Mouse Testing Section
These are the various tests we can consider doing.
- Paint Test
- CPI Divergence
- Perfect Control Speed
- Speed Related Accuracy Variance
- Polling Rate
- Input Lag
- Click Latency
Mouse Software Section
Once you’ve connected your Kova Pure you will be asked to download and install Roccat’s peripheral software Swarm. Don’t be too worried though as the software is actually quite decent and has a tonne of features and customary tools. The software will recognise your mouse and update the latest drivers if necessary after which you are a free to tweak, bind and customize most areas of your mouse. Set your DPI, polling rate and response time to whatever you please along with customizing the RGB zones to your desired effect. One of the best features of the software has to be the LOD tool which lets you alter how sensitive the mouse is when being picked off the mouse mat, especially useful for people with low sense who cover a lot of distance with the mouse. Further to this the Kova comes equipped with it’s own on board memory and can save your desired profile for on the fly usage. Basically Swarm has a tonne of features for total customization.

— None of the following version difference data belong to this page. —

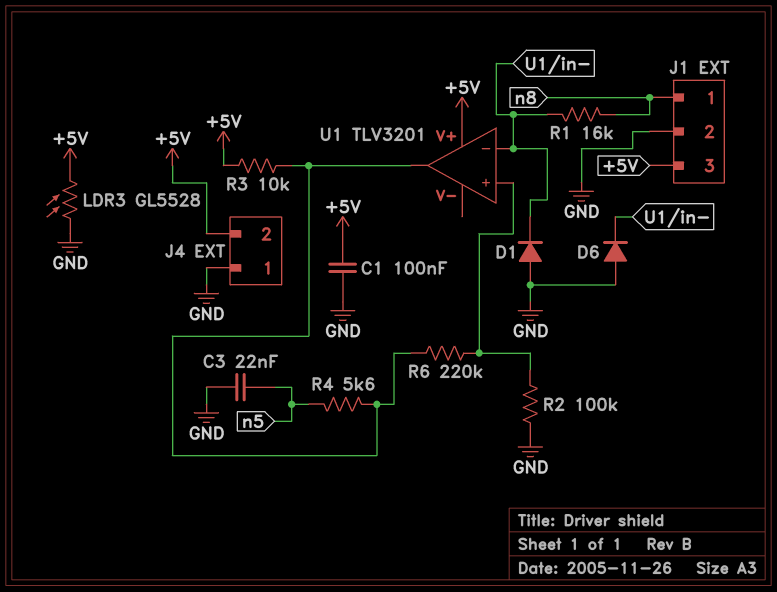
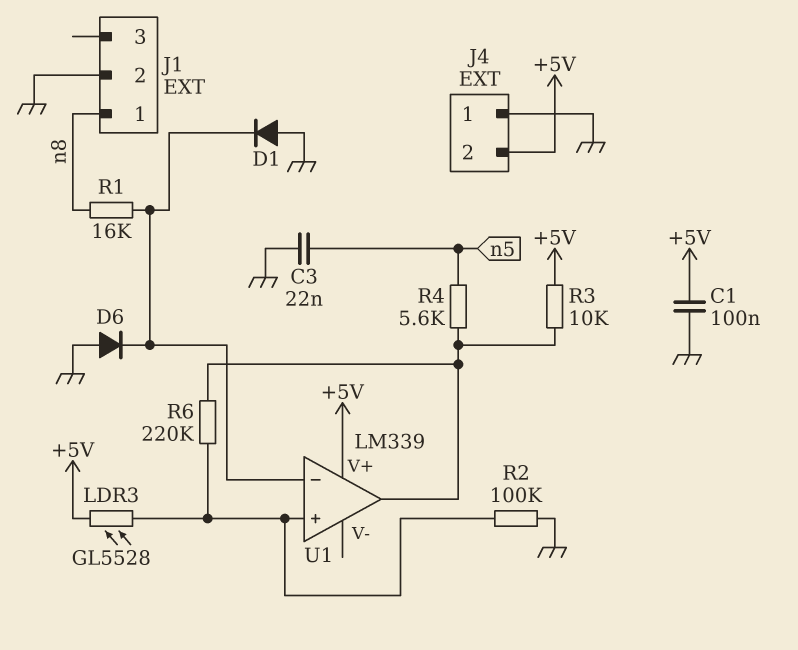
J1 pin 3: +5V -> none
LDR3: GL5528 (+5V, GND) -> GL5528 (+5V, U1/in+)
U1: TLV3201 -> LM339

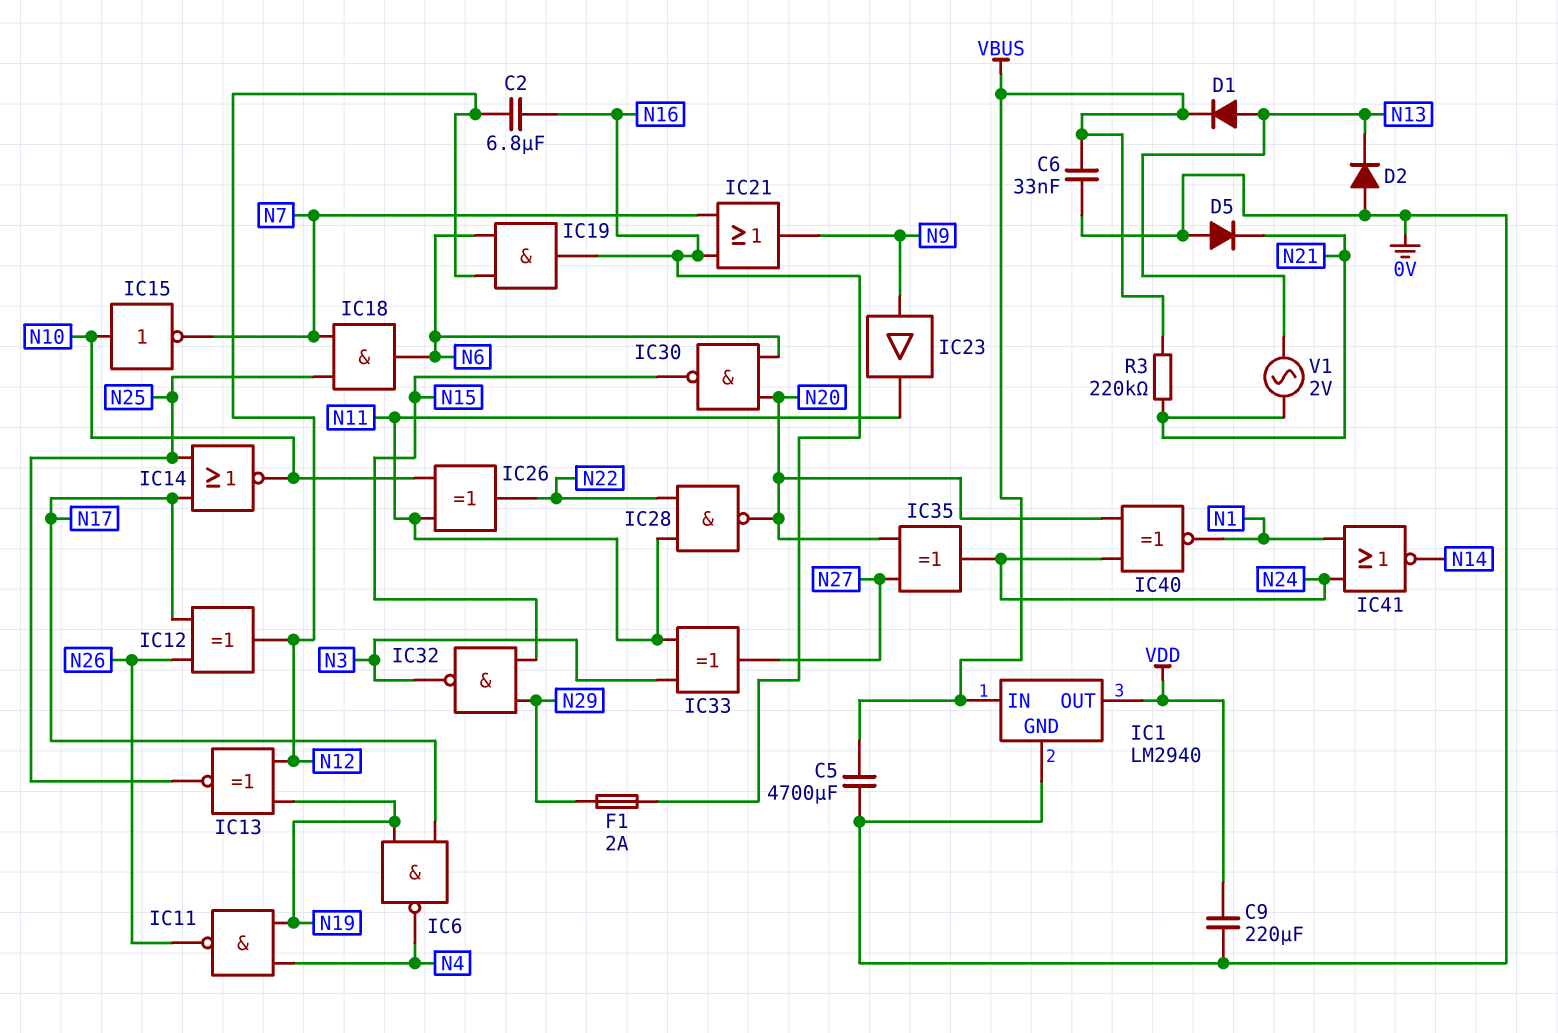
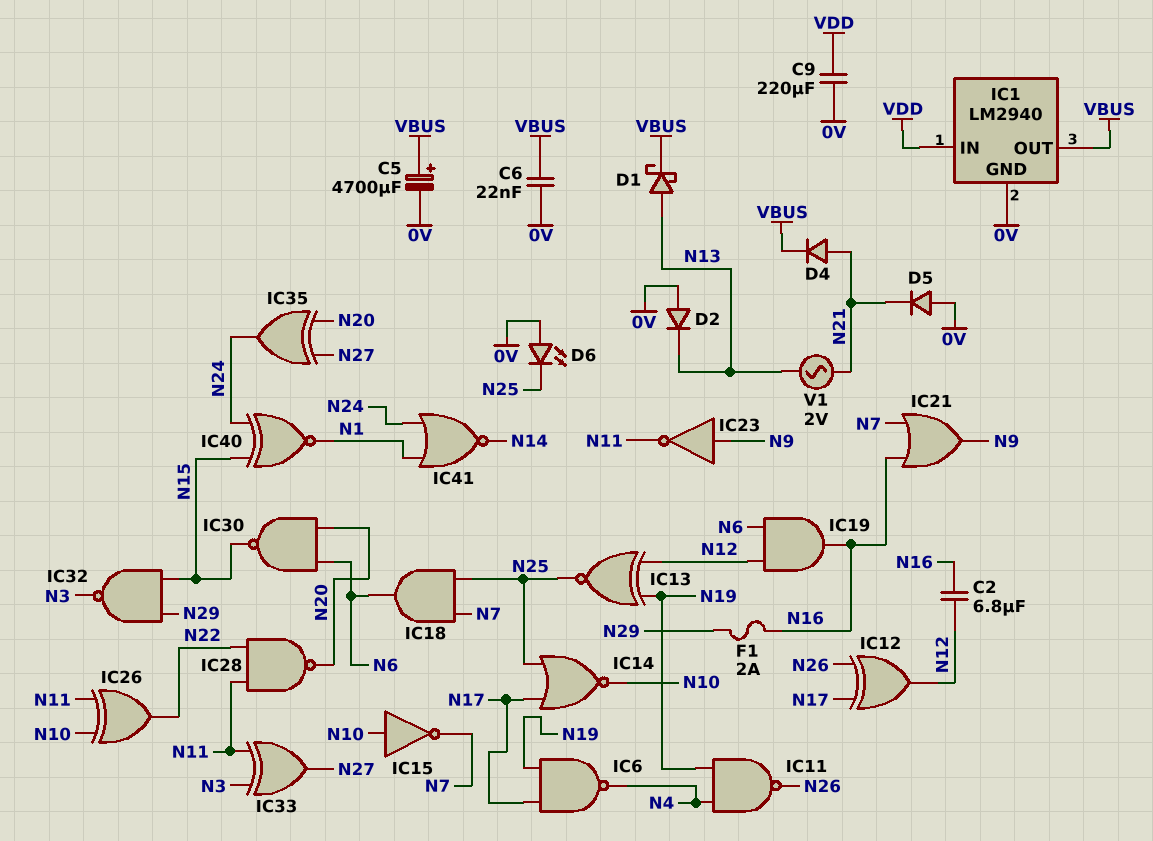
C5: 4700uF (0V, VBUS) -> 4700uF (plus VBUS, minus 0V)
C6: 33nF (0V, VBUS) -> 22nF (0V, VBUS)
D1: diode (A N13, K VBUS) -> schottky (A N13, K VBUS)
D4: none -> diode (A N21, K VBUS)
D6: none -> LED (A 0V, K N25)
IC1 pin IN: VBUS -> VDD
IC1 pin OUT: VDD -> VBUS
IC23: buffer (in N9, out N11) -> NOT (in N9, out N11)
IC40: XNOR (in N20, in N24, out N1) -> XNOR (in N15, in N24, out N1)
R3: 220k (N21, VBUS) -> none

So to sum up, the guys at Roccat have once again created a mouse that looks like it’d fit right into a transformers movie. No surprises there. However what they have done with the RKP is try to cater to all gamers covering all game styles, all hand types and grip styles right down to what hand they play with. The stand out features for me have to be the sensor and the ambidextrous design which doesn’t sacrifice functionality. However it does let itself down with it’s poorly positioned buttons which are really only practical for MMO’s. So to conclude, if you’re looking for a decent gaming mouse at an affordable price which can function across most game types then the RKP might be the one for you. Alternatively, if you want something refined, feels great in your hand and is specifically targeting FPS I would be steering you towards the likes of Logitech G Pro or Razer’s Deathadder Elite.